The answer must be only the lines below from the one holding "Hoe kom je er?" down to the one holding "dachte ich bis heut", ends included, printed exactly; please omit all pictures.

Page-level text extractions

* * * * * * *

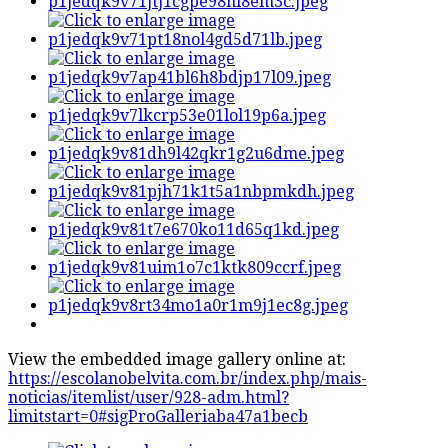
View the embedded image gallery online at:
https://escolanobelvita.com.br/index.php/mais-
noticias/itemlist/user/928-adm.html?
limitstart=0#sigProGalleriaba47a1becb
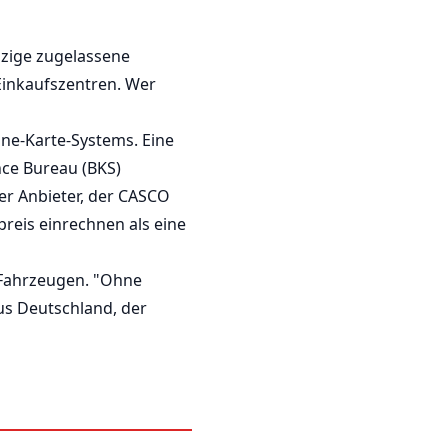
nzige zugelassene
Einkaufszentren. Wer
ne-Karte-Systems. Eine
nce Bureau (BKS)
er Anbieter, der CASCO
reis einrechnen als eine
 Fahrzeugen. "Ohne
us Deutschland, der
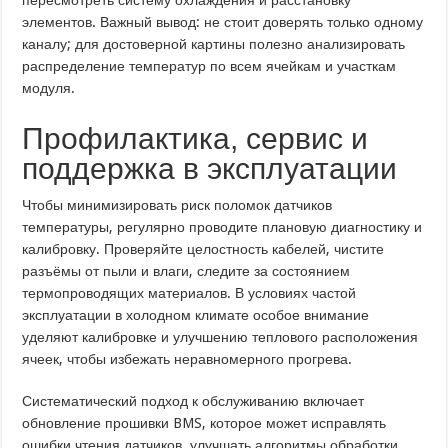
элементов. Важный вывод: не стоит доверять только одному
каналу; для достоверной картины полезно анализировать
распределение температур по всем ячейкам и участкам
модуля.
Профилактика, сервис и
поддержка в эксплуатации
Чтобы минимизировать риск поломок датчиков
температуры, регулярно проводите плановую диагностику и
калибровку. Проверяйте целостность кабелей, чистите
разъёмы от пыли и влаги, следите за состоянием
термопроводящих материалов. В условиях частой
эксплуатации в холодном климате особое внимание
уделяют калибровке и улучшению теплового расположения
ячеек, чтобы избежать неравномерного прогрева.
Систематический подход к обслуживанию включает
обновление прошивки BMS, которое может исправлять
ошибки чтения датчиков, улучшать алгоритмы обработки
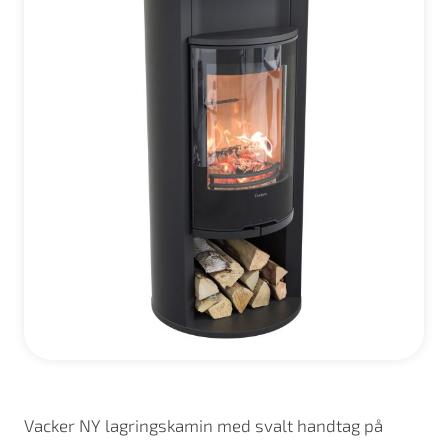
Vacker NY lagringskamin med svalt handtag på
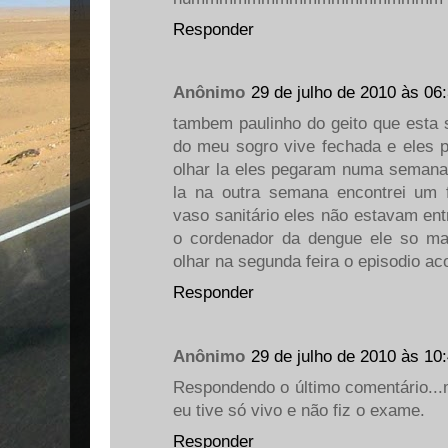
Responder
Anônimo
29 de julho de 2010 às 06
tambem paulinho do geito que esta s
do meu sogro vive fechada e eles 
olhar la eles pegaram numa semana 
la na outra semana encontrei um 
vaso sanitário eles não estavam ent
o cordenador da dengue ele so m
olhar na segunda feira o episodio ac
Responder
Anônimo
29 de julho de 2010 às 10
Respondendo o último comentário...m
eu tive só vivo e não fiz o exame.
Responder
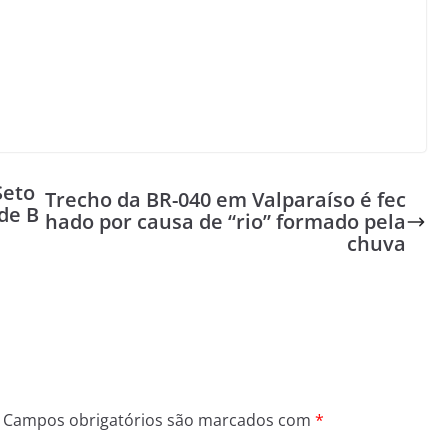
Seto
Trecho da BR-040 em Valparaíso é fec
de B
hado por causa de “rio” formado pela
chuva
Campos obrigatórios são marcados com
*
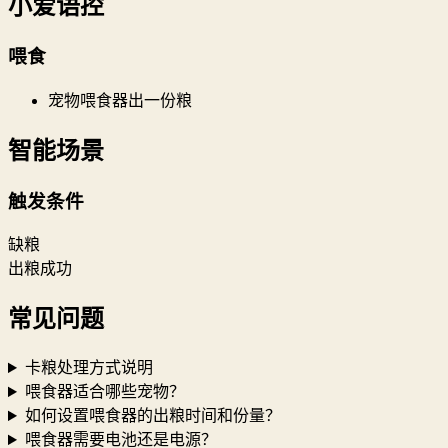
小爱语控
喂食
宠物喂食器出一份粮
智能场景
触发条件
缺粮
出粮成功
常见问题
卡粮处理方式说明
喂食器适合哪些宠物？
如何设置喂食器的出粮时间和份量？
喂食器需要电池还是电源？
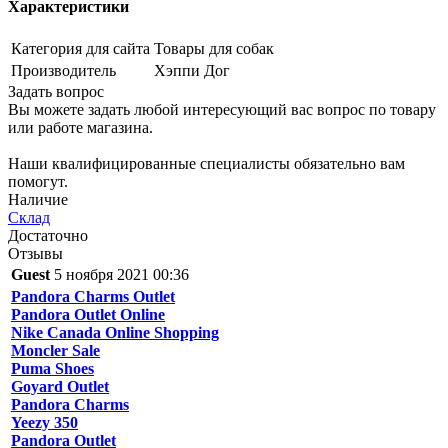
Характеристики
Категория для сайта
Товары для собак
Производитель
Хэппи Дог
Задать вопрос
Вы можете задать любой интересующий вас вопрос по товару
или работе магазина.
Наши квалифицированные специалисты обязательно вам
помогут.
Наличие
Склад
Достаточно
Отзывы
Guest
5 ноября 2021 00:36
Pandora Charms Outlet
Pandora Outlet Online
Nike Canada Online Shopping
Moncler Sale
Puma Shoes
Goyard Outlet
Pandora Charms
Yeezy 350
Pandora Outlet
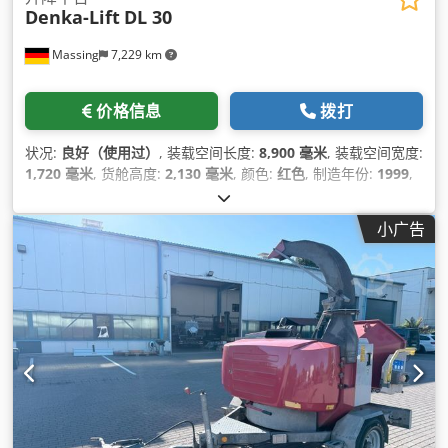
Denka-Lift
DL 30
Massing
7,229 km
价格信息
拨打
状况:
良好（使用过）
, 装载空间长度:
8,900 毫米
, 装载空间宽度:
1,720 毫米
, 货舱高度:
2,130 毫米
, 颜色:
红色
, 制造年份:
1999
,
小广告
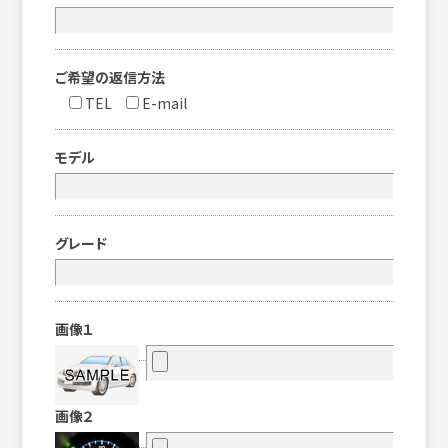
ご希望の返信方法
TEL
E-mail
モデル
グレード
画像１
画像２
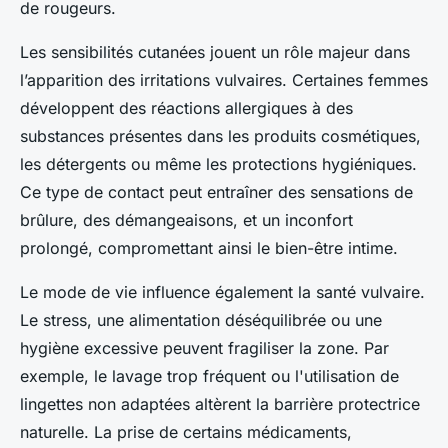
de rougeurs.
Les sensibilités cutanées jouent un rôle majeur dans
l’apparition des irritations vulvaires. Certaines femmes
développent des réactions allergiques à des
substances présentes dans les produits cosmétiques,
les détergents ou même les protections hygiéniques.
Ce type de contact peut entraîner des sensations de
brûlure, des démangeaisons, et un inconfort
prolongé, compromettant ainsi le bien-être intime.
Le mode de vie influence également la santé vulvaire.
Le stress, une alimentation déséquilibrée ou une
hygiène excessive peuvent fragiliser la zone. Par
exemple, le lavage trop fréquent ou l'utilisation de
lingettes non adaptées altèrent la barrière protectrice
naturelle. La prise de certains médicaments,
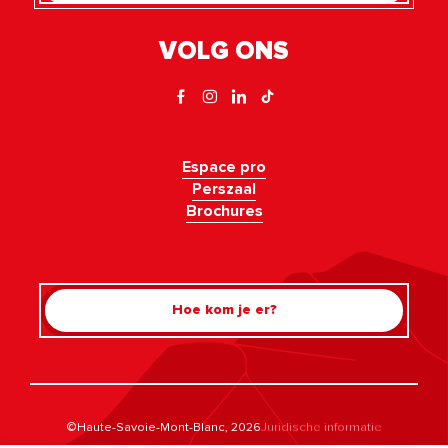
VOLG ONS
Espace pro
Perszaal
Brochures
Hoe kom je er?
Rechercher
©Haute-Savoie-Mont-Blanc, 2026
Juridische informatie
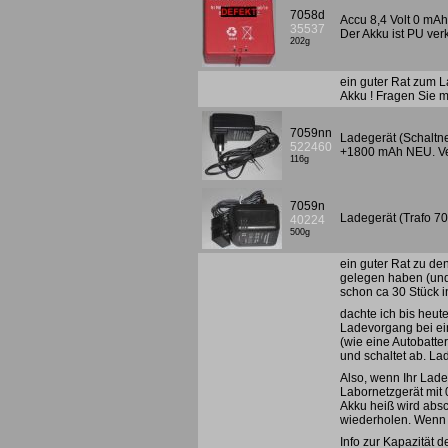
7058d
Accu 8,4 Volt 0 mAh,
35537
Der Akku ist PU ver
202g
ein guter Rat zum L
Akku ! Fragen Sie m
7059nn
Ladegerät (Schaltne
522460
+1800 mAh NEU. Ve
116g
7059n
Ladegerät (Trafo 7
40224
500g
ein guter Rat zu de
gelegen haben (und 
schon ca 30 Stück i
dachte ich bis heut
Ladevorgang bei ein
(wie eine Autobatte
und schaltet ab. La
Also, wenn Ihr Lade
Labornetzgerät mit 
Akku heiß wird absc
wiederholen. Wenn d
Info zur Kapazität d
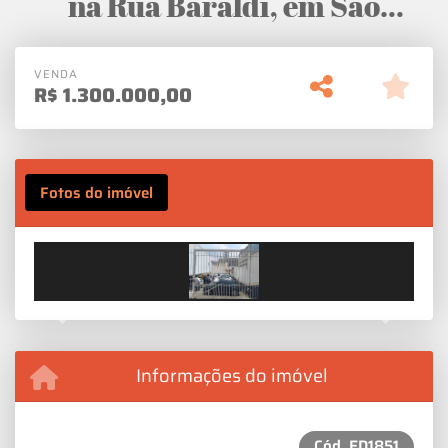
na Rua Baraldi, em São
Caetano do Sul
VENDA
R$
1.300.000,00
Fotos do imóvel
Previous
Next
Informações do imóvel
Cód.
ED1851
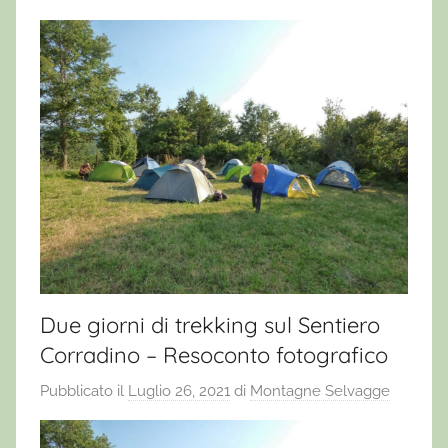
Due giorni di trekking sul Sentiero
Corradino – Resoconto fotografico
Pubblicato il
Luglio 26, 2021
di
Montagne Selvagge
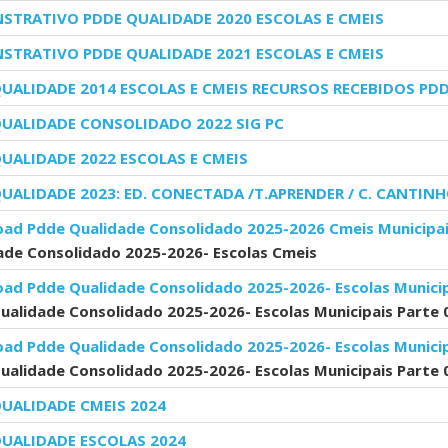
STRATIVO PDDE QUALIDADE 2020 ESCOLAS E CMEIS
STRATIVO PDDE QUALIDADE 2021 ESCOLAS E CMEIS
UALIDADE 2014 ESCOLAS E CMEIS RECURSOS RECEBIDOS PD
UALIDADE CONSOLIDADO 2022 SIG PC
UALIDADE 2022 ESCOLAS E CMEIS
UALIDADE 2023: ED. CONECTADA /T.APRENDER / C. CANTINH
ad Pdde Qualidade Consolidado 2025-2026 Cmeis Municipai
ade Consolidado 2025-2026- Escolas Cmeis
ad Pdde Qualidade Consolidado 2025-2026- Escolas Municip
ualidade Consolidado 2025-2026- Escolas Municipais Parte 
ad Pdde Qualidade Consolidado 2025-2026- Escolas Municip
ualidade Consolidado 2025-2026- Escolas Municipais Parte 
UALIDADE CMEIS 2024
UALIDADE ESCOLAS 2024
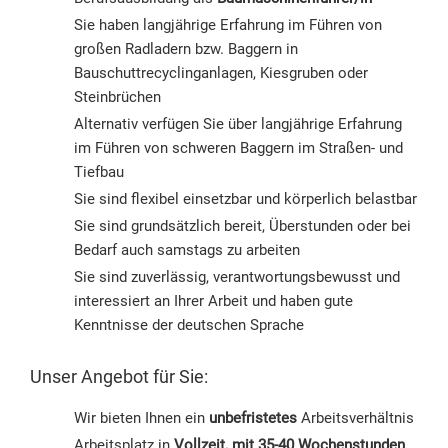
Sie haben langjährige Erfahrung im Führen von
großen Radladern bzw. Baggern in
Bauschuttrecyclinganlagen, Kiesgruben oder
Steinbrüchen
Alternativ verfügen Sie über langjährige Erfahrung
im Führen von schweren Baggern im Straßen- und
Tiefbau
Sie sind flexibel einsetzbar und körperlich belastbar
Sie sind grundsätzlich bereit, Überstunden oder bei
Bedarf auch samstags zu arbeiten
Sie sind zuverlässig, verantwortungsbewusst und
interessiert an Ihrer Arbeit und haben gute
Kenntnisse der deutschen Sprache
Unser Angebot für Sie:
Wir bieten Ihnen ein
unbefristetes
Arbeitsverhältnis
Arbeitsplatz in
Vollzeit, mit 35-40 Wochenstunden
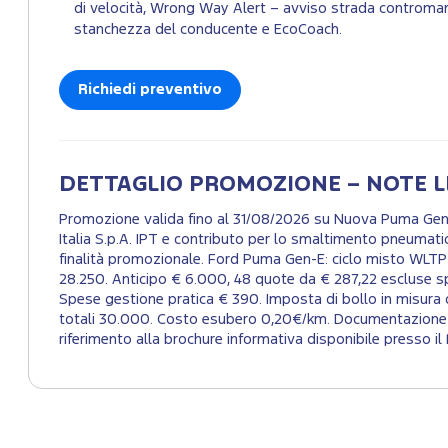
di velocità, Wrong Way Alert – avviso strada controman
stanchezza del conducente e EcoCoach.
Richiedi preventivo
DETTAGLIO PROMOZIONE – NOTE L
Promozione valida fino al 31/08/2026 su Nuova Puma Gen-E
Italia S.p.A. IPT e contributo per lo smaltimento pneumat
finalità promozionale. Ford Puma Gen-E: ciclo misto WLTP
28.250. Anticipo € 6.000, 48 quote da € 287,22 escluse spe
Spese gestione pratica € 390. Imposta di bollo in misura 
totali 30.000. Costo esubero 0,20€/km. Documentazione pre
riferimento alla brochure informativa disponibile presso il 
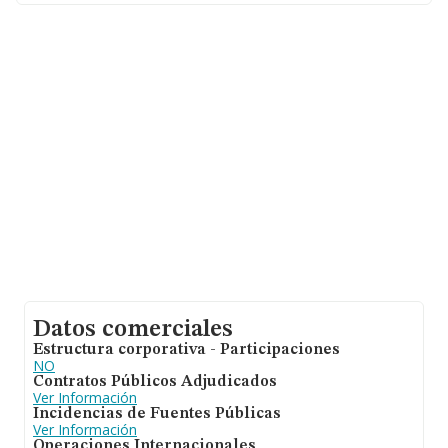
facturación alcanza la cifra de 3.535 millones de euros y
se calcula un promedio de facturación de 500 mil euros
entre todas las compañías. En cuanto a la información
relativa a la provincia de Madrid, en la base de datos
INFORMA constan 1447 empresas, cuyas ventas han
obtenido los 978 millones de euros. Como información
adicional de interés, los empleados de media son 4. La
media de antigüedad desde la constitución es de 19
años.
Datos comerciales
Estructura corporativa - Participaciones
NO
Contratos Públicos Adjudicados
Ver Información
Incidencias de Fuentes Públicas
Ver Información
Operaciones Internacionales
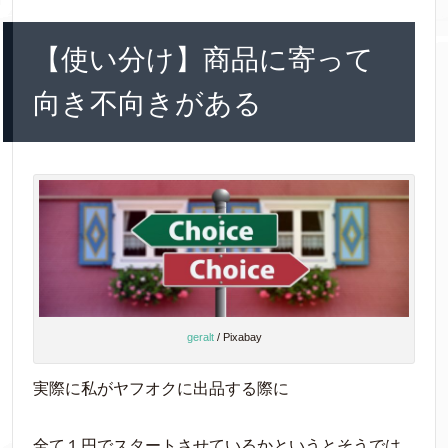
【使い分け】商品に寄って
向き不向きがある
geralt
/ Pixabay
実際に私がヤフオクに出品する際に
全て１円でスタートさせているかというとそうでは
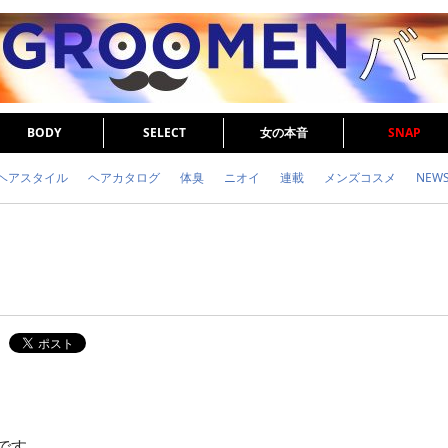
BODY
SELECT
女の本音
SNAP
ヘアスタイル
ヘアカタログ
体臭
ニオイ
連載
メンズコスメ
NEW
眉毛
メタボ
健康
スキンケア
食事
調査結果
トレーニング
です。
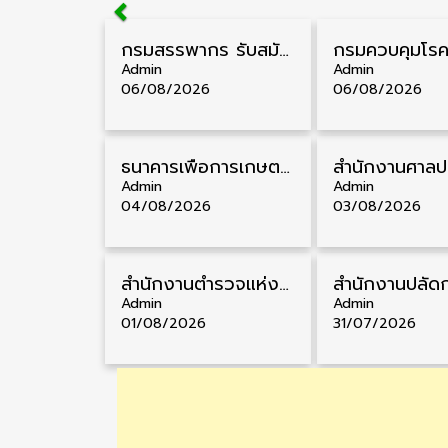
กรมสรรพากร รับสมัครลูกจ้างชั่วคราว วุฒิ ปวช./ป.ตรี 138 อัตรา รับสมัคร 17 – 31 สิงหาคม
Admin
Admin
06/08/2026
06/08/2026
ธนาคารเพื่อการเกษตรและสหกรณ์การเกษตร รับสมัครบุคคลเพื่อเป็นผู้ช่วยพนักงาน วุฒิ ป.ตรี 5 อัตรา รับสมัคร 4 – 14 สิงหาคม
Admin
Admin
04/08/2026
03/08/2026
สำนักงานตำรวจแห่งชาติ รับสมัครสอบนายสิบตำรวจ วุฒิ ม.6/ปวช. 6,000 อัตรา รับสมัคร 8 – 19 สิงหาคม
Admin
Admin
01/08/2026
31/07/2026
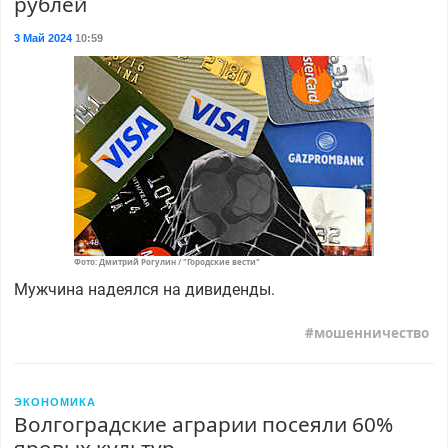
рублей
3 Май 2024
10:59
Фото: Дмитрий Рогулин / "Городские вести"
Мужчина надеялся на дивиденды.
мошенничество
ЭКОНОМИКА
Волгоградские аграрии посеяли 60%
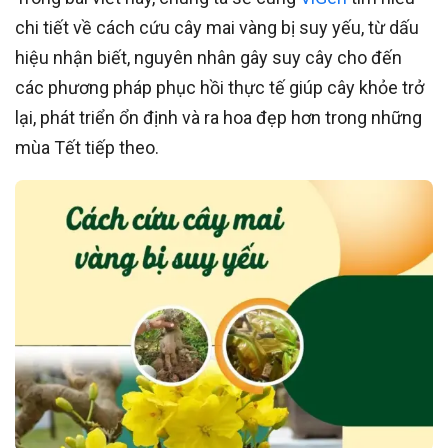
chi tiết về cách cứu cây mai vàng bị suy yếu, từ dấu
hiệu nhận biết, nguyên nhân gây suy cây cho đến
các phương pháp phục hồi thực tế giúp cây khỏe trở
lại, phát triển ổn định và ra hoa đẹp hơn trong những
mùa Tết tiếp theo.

* * * * * * *

Reply to the task —
Hoe kom je er?
Rechercher
©Haute-Savoie-Mont-Blanc, 2026
Juridische informatie
7058d
Accu 8,4 Volt 0 mAh,
35537
Der Akku ist PU ver
202g
ein guter Rat zum L
Akku ! Fragen Sie m
7059nn
Ladegerät (Schaltne
522460
+1800 mAh NEU. Ve
116g
7059n
Ladegerät (Trafo 7
40224
500g
ein guter Rat zu de
gelegen haben (und 
schon ca 30 Stück i
dachte ich bis heut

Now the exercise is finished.